The courtyard is provided with two flower beds that are separated by the walkways. The beds are set up at a height so that their edges can serve as benches to sit down. To assure the necessary security for the project, the courtyard is separated from the street by a 4m high fence, comparable to the iron fences of old Parisian mansions.
Generous Apartments with Small Surfaces
The main question for the set-up of the apartments was: How would it be possible to give these small apartments a generous and open spatial character?
Nearly all apartments are corner oriented; there is nearly no mono-orientation. The partition of the apartments is set up as systematically as possible. Bedrooms are positioned on the shorter side of the building towards the courtyard, living rooms towards the street and the neighboring plot.
The spatial backbone for the majority of the apartments lies in the kitchen, which is situated in the corner of the building as the prolongation of the living space. This location was chosen because it is the noblest space in the apartment, as an homage to the French passion for cooking. The kitchen is only separated from the living by light sliding doors. Thanks to this, a panoramic effect could be created giving the living space a visual generosity because it simply opens up towards the outside and therefore gives a more spacious feeling to the quite limited surfaces of the apartments. The corners are freed of structural columns, which make them look very open. The winter garden that also goes around the corner strengthens this effect even more.

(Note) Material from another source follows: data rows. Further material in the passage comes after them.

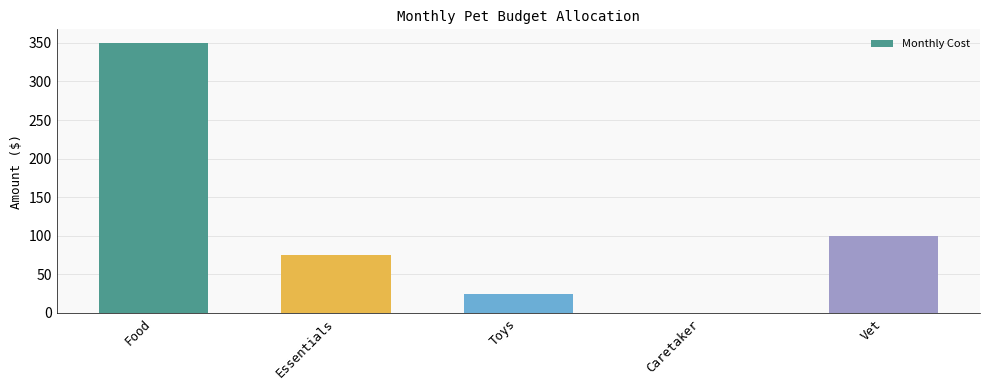

What is the sum of all values?

550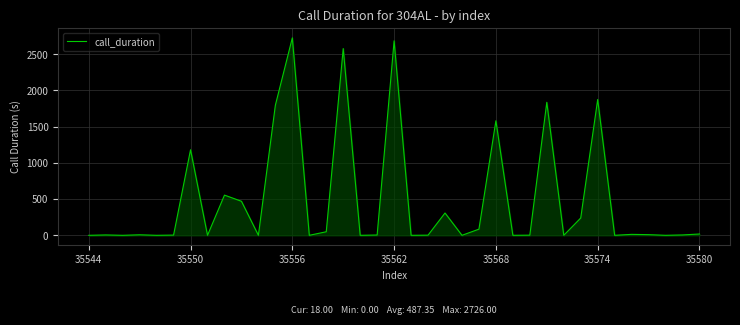

What is the sum of all values?

18032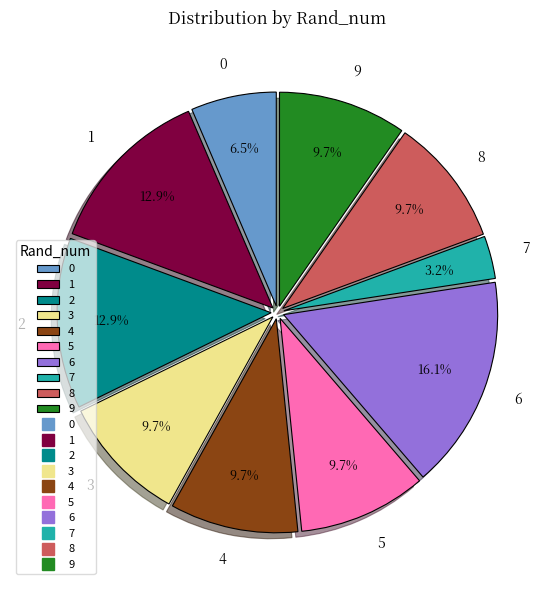

Is it true that 4 is 20% of the pie?

False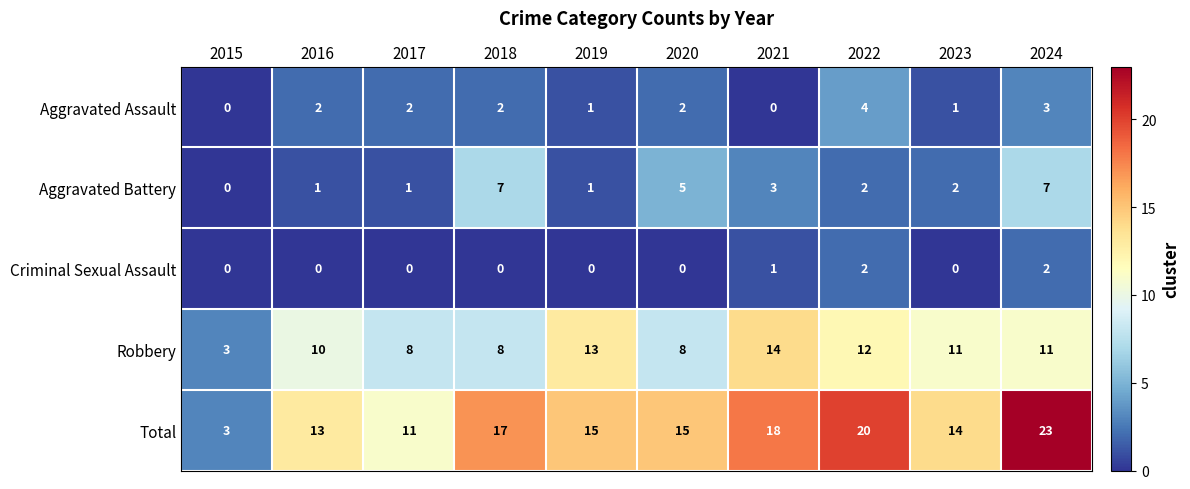

What is the spread (max minus min) of values at 2017?

11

All efforts were made to open the façade as much as possible to give the apartments a generous visual connection with the winter gardens.
The winter gardens are provided with full glass façades from floor to ceiling to reach a maximum generosity. The fire department regards winter gardens as internal spaces. That means that a distance of 60 cm of non-combustible façade material has to be respected. This distance could be reached with the addition of all vertical and horizontal elements, such as the thickness of the floor plate or a slight elevation at the foot detail of the handrail.
A Light Materialization
The materialization of the project tries to capture faithfully the French spirit: a modern, even modernistic style and light and even shiny materialization. A maximum of glass, some corrugated sheets, and the concrete of the winter gardens are the dominating elements. The building is set up horizontally and the corners are visually open giving spatial quality to the interior and the exterior.
This “industrial” materialization – making the building’s appearance largely independent from its craftsmanship – was unconsciously also a great help for the partly adventurous execution of the buildings’ concrete structure.
Façade Detail
The façade forms an interface between the public realm and the privacy of the apartments. It represents and expresses the living behind it in a direct way. At the same time, by covering the houses with the glass of the sliding doors, the formal clarity towards the public space is assured.
The building is detailed in a flush way to create a visual tension to the glass and all other materials as much as possible. That way the glass corners of the ground floor, which ensure its open character, are emphasized and associated with the upper floors with their winter garden sliding doors. The corrugated sheets and the fence of the courtyard are in the same line as the glass to also unify the two buildings and reduce the effect of a nearly unavoidable collage of different materials.
The corrugated sheets are champagne color, like the aluminum of the window frames. The color was chosen to create a more noble image for social housing, anchored in the 1950s modernism and to counterbalance the cheap and stigmatized view of social housing.